Ramstad Station (Ramstad holdeplass) was a railway station situated at Ramstad in Bærum, Norway, on the Drammen Line. The station, located 10.40 km from Oslo West Station, was served by Oslo Commuter Rail trains of the Norwegian State Railways. Ramstad opened on 1 November 1931 with two simple side platforms. Ticket sales remained until 1964. The station was one of several closed on 3 July 1973 as part of a service upgrade to speed up local trains on the Drammen Line.

==History==
The neighborhood of Ramstad did not receive a station on the Drammen Line when it opened on 7 October 1872. However, from 1874 it was served by Høvik Station and from 1910 Blommenholm Station. From the 1930s a series of bus routes were established from the area and to attract people to take the train, NSB introduced three new stations on the Drammen Line between Sandvika and Lysaker, all which opened on 1 November 1931. In addition to Ramstad, this consisted of Strand Station and Myra Station. From 1932 to 26 January 1964 the station had a private ticket sales office.

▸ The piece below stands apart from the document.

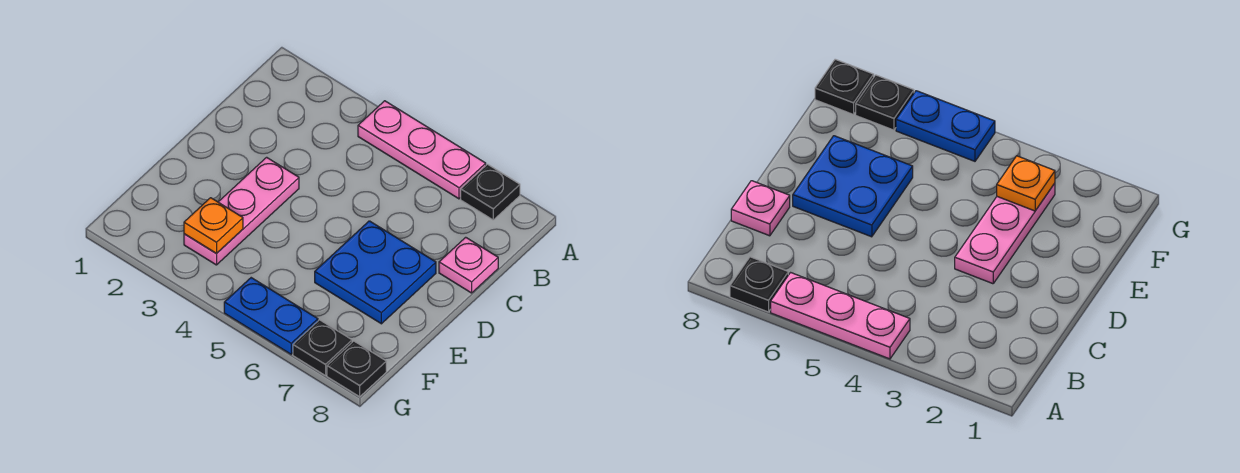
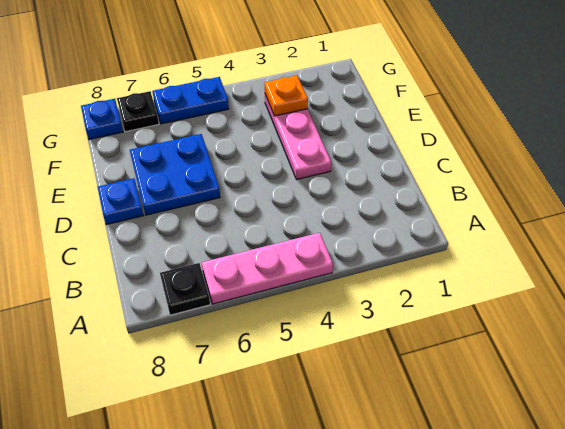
pink 1x1 plate [439,237,498,293] -> none
none -> blue 1x1 plate [98,178,144,225]
black 1x1 plate [327,341,386,397] -> blue 1x1 plate [81,99,123,139]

With the opening of the Lieråsen Tunnel, a new route scheme was introduced on the Drammen Line. New and faster Class 69 trains were put into service. To take advantage of this NSB also chose to close three of the stations on the line between Sandvika and Lysaker: Ramstad, Strand and Myra. This allowed the local train from Sandvika to Oslo to reduce travel time by ten minutes. The station was only located 640 m from Høvik and 870 m from Blommenholm. Trains no longer stopped at Ramstad from 3 July 1973, although the station was not officially closed until August 1978.

==Facilities==
Ramstad Station was situated 10.40 km from Oslo West Station, equivalent to 11.38 km from Oslo Central Station. It was located at an elevation of 24 m above mean sea level in the residential neighborhood of Ramstad. The station featured two side platforms along a section of double track and electrified line. The station was served every thirty minutes by the Oslo Commuter Rail service between Sandvika and Oslo West Station.